To many, the list is painfully familiar. And the costs are too: lost jobs, shuttered manufacturing plants, withering supply chains, trade deficits, lost opportunities for spin-off technologies, and more.
But wait, a far better story for U.S. manufacturing is beginning to take shape. Over the past five years, U.S. manufacturers have added an average of nearly 15,000 new jobs every month, and exports have grown at an average annual rate of 10 percent—or more than three times faster than the average for the preceding decade.
And now, U.S. industry and the federal government are taking deliberate strides to seize and maintain an innovation advantage in the fiercely competitive global economy.

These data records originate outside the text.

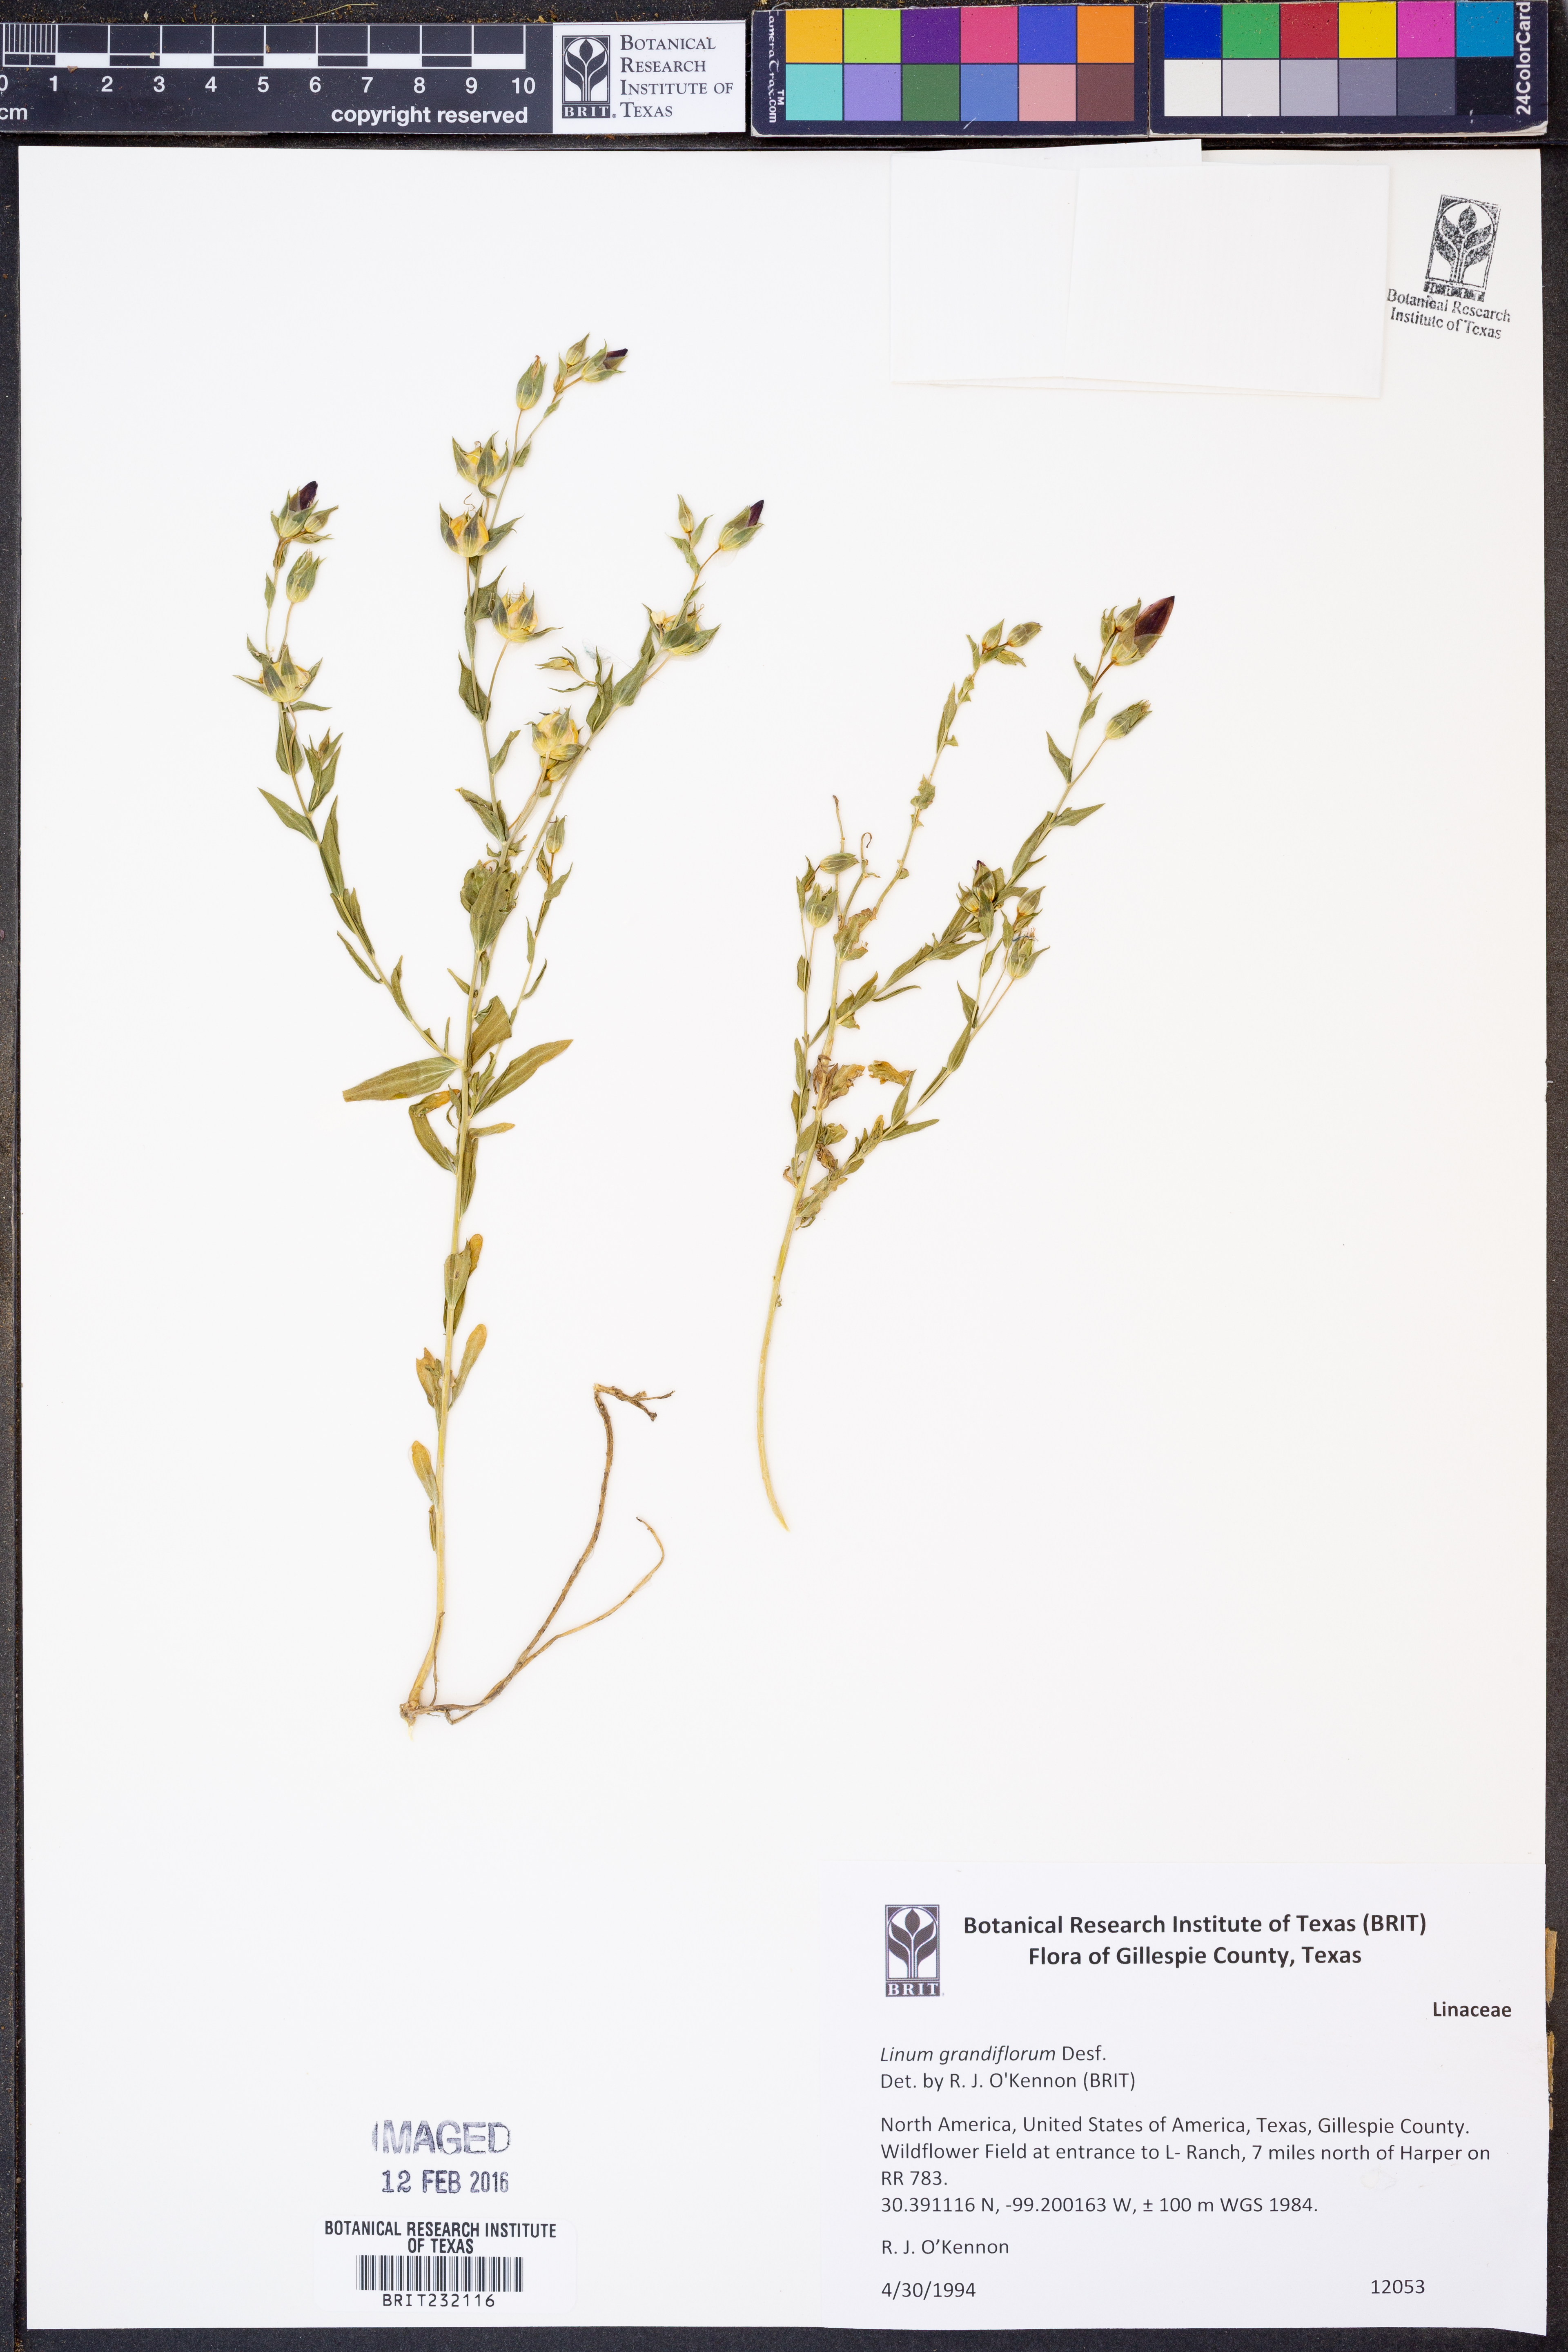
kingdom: Plantae
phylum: Tracheophyta
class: Magnoliopsida
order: Malpighiales
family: Linaceae
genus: Linum
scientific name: Linum grandiflorum
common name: Crimson flax
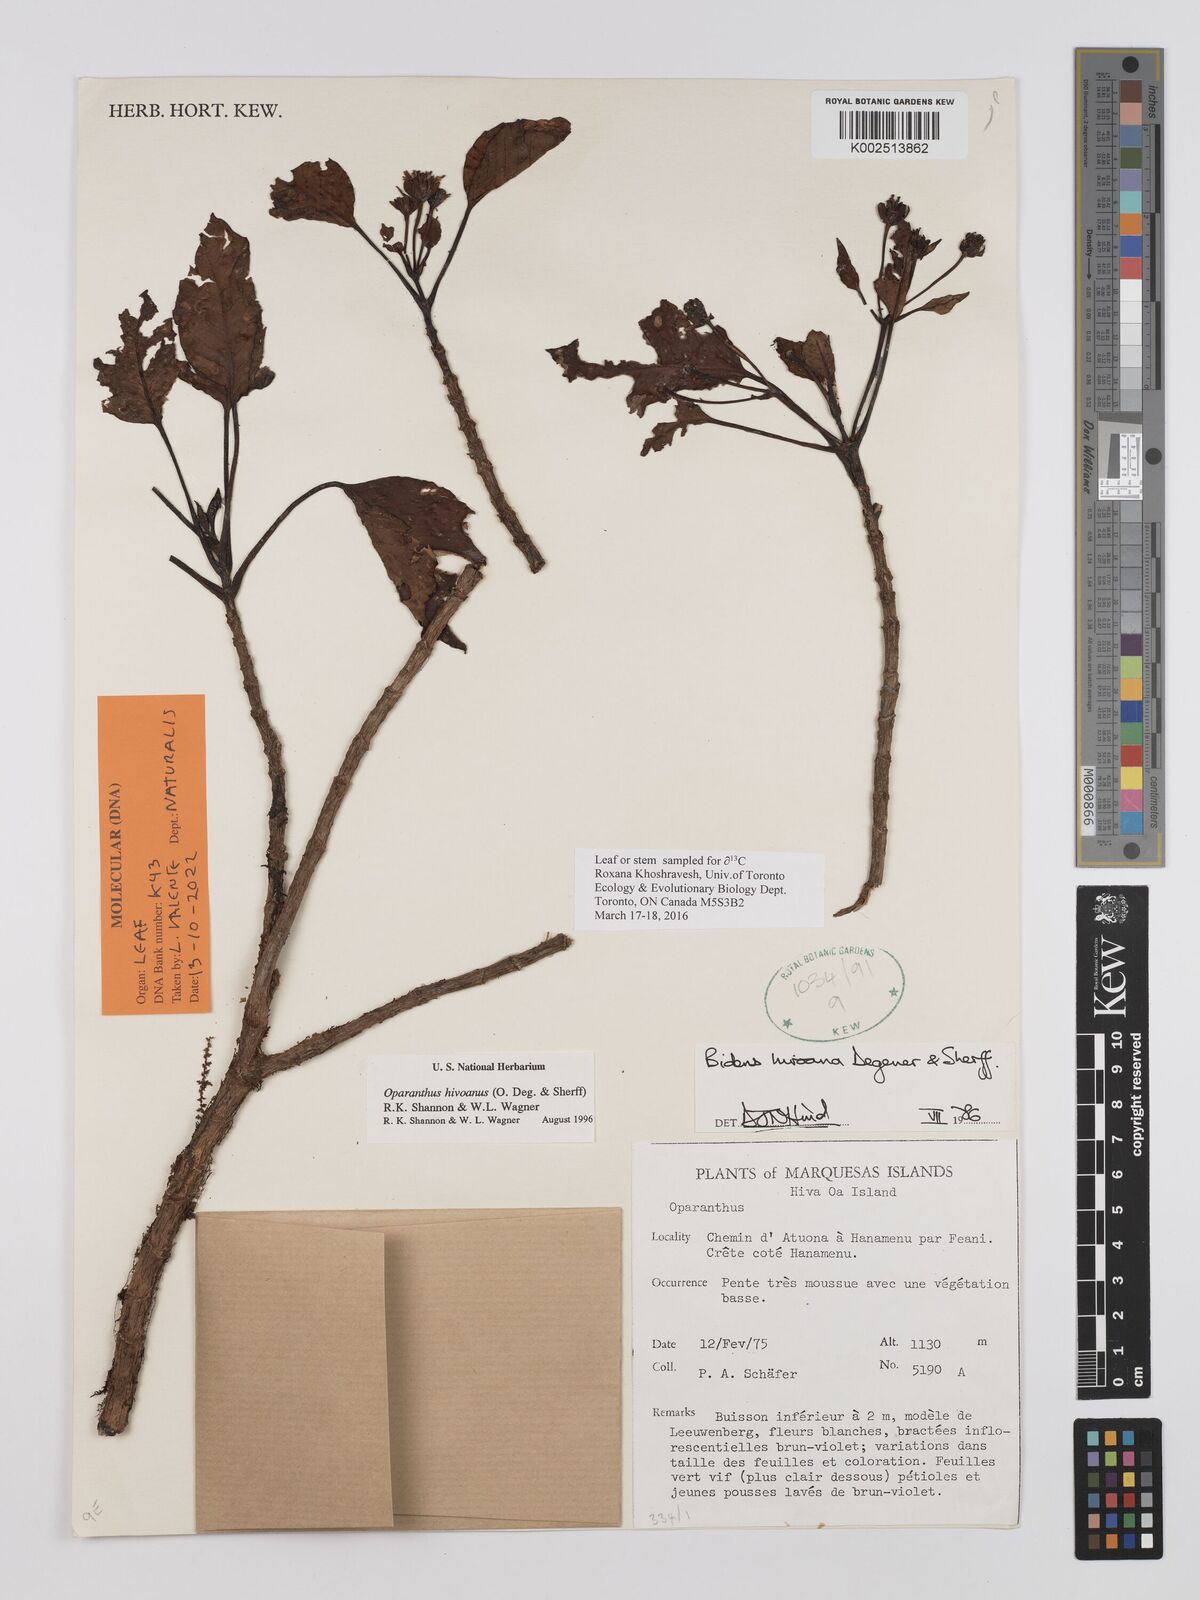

One key step is the establishment of the National Network for Manufacturing Innovation (NNMI), accomplished with the inclusion of the bipartisan Revitalize American Manufacturing and Innovation Act in the government funding bill passed by Congress last December.
This young partnership, consisting of regional hubs of manufacturing innovation, is devoted to the economy- growing principle that if a technology is invented in the U.S., we should do our very best to make it here. The NNMI institutes will leverage the individual and collective knowledge, talents, capabilities, and resources of industry, university, and government partners. These collaborations will cultivate promising discoveries and ideas into new technologies and into cost-effective ways to convert these innovations into American-made products sold to customers around the world.
There’s no time to waste. The competition has a head start. China, Korea, Germany, Taiwan, and other nations intent on building innovation-driven economies already have mounted major programs and the supporting infrastructure to sustain long-term collaborations—the kind required to speed research breakthroughs into proofs of concept, then prototypes, and, ultimately, manufacturable products and related services.